Saranac Lake police officer Travis MacDonald gives a presentation with Vigo the dog in April 2019 at the Saranac Lake Free Library. The plan was for MacDonald and Vigo to be the Saranac Lake Police Department’s first K-9 unit in 20 years, but that never came to fruition. (Enterprise photo — Jesse Adcock)

SARANAC LAKE — Village police officer Travis MacDonald was found not guilty by a jury in Franklin County Court on charges that he had given the Saranac Lake Police Department false information about his disciplinary history when he applied for the job.

MacDonald was acquitted on June 6 on both counts of offering a false instrument for filing — first-degree, a class E felony, and second-degree, a misdemeanor.

Franklin County Chief Assistant District Attorney David Hayes prosecuted the case, and Edward Narrow of Canton was MacDonald’s defense lawyer. Neither was available for comment Tuesday.

After MacDonald’s indictment last year, village Manager John Sweeney said the patrolman’s future employment in the department was being discussed. According to Narrow’s press release, MacDonald is still employed as an officer with the SLPD.

SLPD interim Chief Leigh Wenske deferred to Sweeney for verification of that.

“I’m not going to comment on this one because it’s a personnel issue,” Sweeney said. “I’ll let it go at that.”

Wenske said he’s been instructed to say he has no comment on the verdict.

The 12-person jury was composed of seven women and five men. After hearing from three prosecution witnesses and three defense witnesses they deliberated for three days and came out with a not guilty verdict.

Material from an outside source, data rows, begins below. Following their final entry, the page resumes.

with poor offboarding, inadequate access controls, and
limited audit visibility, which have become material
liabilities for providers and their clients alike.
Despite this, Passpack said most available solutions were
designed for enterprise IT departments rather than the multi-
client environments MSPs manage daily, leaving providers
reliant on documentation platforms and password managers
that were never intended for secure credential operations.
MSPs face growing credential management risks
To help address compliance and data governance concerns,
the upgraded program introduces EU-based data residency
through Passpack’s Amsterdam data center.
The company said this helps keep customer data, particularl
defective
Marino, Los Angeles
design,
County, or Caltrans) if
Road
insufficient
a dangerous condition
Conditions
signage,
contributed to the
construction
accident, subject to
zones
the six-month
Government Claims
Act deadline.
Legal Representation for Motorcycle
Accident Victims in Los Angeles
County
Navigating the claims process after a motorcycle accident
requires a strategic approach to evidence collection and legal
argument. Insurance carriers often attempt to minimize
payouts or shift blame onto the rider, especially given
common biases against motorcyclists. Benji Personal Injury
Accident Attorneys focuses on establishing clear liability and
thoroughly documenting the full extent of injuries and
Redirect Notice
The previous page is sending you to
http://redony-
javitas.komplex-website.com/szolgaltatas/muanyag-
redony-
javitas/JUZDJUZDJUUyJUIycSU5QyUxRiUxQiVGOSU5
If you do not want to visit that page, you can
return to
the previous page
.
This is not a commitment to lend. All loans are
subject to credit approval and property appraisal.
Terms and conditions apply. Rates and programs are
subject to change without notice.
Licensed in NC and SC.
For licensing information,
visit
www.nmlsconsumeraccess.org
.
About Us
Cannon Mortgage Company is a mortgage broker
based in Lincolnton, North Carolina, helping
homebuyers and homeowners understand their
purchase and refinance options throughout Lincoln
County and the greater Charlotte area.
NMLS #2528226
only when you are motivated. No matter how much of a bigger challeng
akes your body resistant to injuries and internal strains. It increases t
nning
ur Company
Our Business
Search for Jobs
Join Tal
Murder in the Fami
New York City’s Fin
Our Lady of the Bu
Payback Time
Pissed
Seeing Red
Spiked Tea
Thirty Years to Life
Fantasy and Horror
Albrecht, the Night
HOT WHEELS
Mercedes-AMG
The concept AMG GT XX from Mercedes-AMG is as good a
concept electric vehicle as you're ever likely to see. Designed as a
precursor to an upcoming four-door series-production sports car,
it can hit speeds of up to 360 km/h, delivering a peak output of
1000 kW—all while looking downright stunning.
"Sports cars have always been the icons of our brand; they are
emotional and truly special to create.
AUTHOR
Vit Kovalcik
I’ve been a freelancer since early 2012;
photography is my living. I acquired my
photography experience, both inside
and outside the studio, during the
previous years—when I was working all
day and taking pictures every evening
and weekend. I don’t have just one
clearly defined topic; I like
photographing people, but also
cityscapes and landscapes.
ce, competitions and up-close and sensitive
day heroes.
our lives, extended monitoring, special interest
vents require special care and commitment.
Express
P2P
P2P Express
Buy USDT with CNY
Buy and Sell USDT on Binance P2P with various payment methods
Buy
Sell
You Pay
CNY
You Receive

In October 2020 Franklin County District Attorney Craig Carriero said the allegation was that MacDonald had been untruthful about his disciplinary history at the Massena Police Department when he applied to the SLPD in June 2017.

Carriero said the indictment happened because of the state’s repeal of 50-a, a section of civil law which shielded police officers’ personnel records from public view. It was rolled back in June 2020 amid nationwide protests over the death of George Floyd and other Black people at the hands of police officers.

With the repeal, Carriero said his office filed a Freedom of Information Law request to obtain MacDonald’s disciplinary records from the Massena Police Department, which he alleged held omissions of disciplinary issues.

MacDonald also previously worked for the Franklin County Sheriff’s Department.

MacDonald’s indictment in October 2020 only became public knowledge through a fluke in timing and the coronavirus. He had been been advised by his former attorney Peter Dumas that if he turned himself in at the State Police barracks, the Franklin County Court could arraign him by videoconference, but upon his arrival there, he learned that because his indictment had been sealed, his arraignment had to be done in person. He ended up spending a night in jail.